Autonomie und Selbstbestimmung

Bei einer internationalen Tagung unter Leitung von Prof. Peter Hilpold am 14. Januar in der Aula ging es ganz um die Frage, ob das Völkerrecht einen Anspruch auf Selbstbestimmung einräumt bzw. ob Autonomielösungen einen brauchbaren Ersatz für eine staatliche Verselbstständigung darstellen.
hauptgebaeude_400x306.jpg

Die Idee der Selbstbestimmung war schon lange nicht mehr so populär in Europa wie zum gegenwärtigen Zeitpunkt. Fast scheint es, als hätte der Mehrnationenstaat ausgedient. Wie im 19. Jahrhundert wird die Forderung laut: „Jeder Nation ein eigener Staat“. Historische Identitäten – mögen sie echt sein oder nur eine romantische Idee – werden wiederentdeckt und sie scheinen ein Zusammenleben mit anderen Nationen im selben Staat auszuschließen. Beinahe wäre im Jahr 2014 Großbritannien auseinandergebrochen und es wird nun zu sehen sein, ob die von London angebotene Autonomie die Schotten zufrieden stellen wird. In Katalonien wird ein Referendum angestrebt, das die spanische Zentralregierung schon vorab für rechtswidrig erklärt hat. Besonders extreme Formen haben diese Selbstbestimmungsbestrebungen in der Ukraine, auf der Krim, angenommen. Diese Halbinsel hat sich bekanntlich mit Unterstützung Russlands von der Ukraine losgetrennt und ist nun de facto Teil des östlichen Nachbarn geworden, wenngleich dieser Vorgang in klarem Gegensatz zum geltenden Völkerrecht steht. Europa und die USA haben Sanktionen gegen Russland verhängt und damit letztlich mit dazu beigetragen, dass sich die Wirtschaftskrise in diesem Staat weiter verschärft.

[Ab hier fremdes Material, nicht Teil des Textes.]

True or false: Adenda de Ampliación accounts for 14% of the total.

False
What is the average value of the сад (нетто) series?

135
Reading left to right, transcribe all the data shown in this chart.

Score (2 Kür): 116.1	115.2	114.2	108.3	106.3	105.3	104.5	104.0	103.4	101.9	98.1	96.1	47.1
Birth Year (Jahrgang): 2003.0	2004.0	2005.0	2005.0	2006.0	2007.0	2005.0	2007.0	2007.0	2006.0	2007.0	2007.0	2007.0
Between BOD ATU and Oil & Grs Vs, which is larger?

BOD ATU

All diese Fragen wurden im Rahmen einer Tagung an der Universität Innsbruck angesprochen, wobei die Meinungen zum Teil auch weit auseinander gingen. So war zum Beispiel Prof. Daniel Turp von der Universität Montreal ein klarer Befürworter des Sezessionsrechts, während Prof. Eugenia Lopez-Jacoiste von der Universität Navarra Vorsicht anmahnte und rechtliche Bedenken äußerte. Prof. Markku Suksi von der Abo Academy in Finnland analysierte die Funktion des Referendums als Instrument zur Lösung von Territorialkonflikten und zur Verwirklichung der Selbstbestimmung. Auch die Volksabstimmung in Schottland (Prof. Hofmeister) und die Kurdenfrage (Prof. Oeter) wurden angesprochen. Speziell auf die Südtirol-Frage (Südtirol-Autonomie als internationales Modell) ging MMag. Christoph Perathoner ein.

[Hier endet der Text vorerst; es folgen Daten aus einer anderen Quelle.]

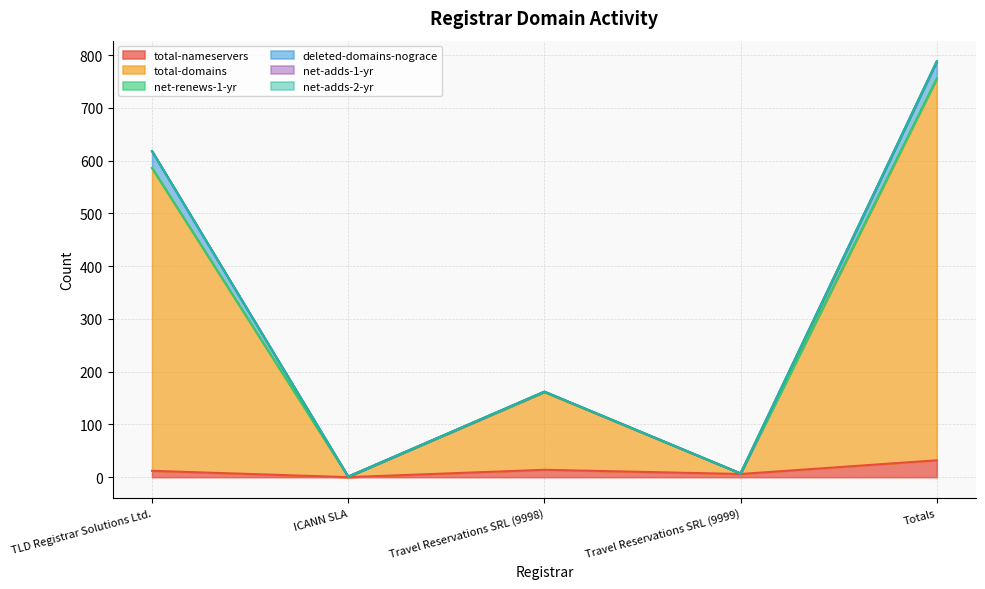

How many categories are shown in the chart?

5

Ein Publikumsmagnet am Ende der Tagung war noch die Diskussionsrunde unter Beteiligung von weiteren Wissenschaftlern und namhaften Politikern (Landeshauptmann Dr. Arno Kompatscher, Dr. Sven Knoll, Pius Leitner, Dr. Ulrike Haider-Quercia und Alessandro Urzì) unter der Leitung des Rektors der Universität Bozen, Prof. Walter Lorenz. Trotz der Brisanz der Thematik verlief die Diskussion sehr gediegen und informativ, so dass die anwesenden Wissenschaftler den Politikern aus Österreich und Südtirol am Ende der Tagung sehr hohes fachliches Niveau bescheinigten.

„Gezielt wurde im Rahmen dieser Tagung darauf geachtet, die sich immer mehr verstärkende Wissenschaftskooperation in der Europaregion Tirol, Südtirol und Trentino zur Geltung zu bringen, so dass Wissenschaftler von allen drei Universitäten eingebunden wurden“, sagte Organisator Peter Hilpold. An der Tagung wirkten das Südtiroler Bildungszentrum – Forum für Rechtsvergleichung und das Kanada-Zentrum mit. Frau Prof. Ursula Moser vom Kanada-Zentrum übernahm auch die Leitung eines Panels.

Es wurde insgesamt der Hoffnung Ausdruck verliehen, dass die im Rahmen dieser Tagung gewonnen Erkenntnisse in den politischen Entscheidungsprozess einfließen mögen. Die Tagungsakte sollen demnächst veröffentlicht werden.